Reviewing Your Partnership: A Checklist to Gauge the Health of your Partnership
Reviewing the health of your community business partnership is something both partners should commit to doing on a regular basis - perhaps once or twice a year.
Regularly evaluating how the partnership is travelling is a way to not only remind both partners about the partnership's aims, responsibilities and details, but to also identify and address any small or hidden problems that exist.
Finding and fixing a problem when it is small saves a lot more time, resources and anxiety than trying to address a bigger problem later on. The following list is a good introductory guide to help you gauge the health of your community business partnership.
Happiness and comfort:
Are both parties still happy in the partnership, and still comfortable with their own roles and responsibilities as well as those of their partner?
Do staff and group members still support and believe in the partnership, and do those heading the partnerships still feel comfortable and happy doing so?
Do both partners still feel there is a clear definition of purpose, as well as the roles and responsibilities in partnership?
Goals, benefits and resources:
Do both parties still feel the partnership is achieving or working towards achieving its aims for the community?
Do both partners believe the partnership is achieving the benefits and objectives for their own group that they want to see?
Are the resources of the partnership - goods, donations, services, volunteer work, resources or learning opportunities - being focussed in the right area?

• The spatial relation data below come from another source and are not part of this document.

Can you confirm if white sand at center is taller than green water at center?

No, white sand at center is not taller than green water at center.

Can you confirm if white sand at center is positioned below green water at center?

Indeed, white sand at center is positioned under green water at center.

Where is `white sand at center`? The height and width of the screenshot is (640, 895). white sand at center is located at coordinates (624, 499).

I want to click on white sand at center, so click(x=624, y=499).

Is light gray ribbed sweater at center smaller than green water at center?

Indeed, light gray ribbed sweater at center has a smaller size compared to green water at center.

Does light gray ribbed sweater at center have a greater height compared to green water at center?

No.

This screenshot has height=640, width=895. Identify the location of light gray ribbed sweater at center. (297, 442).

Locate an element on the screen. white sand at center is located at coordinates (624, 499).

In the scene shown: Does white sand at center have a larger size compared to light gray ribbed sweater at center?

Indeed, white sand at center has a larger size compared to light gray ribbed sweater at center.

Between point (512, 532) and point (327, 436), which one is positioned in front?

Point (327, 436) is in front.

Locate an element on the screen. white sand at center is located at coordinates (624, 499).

Are the resources the partnership has still enough to achieve those aims?
Are responsibilities still being shared fairly in the partnership, or is there a need to review who does what?
Decision-making and ideas:
Are decisions of the partnership still being made jointly, with both partners actively involved in the process?
Do both partners still look for ways to improve the relationship, as well as recognising when an element of the partnership has worked well?
Honesty, respect and trust:
Is there still a clearly defined environment of honesty, respect and trust in the partnership - not only between the two groups, but within those groups as well?
Are all those involved in the partnership's work valued and respected, and treated properly?
Does there remain a healthy level of communication between and within the two partnership groups?
Are both partners able to talk about partnership issues - both good and bad - and speak to each other as partnership equals?
Are both partners able to listen to each other's thoughts and ideas respectfully?
Has the partnership been recognised internally and externally?
Is there still flexibility in the partnership - an ability or willingness to be flexible or change if necessary?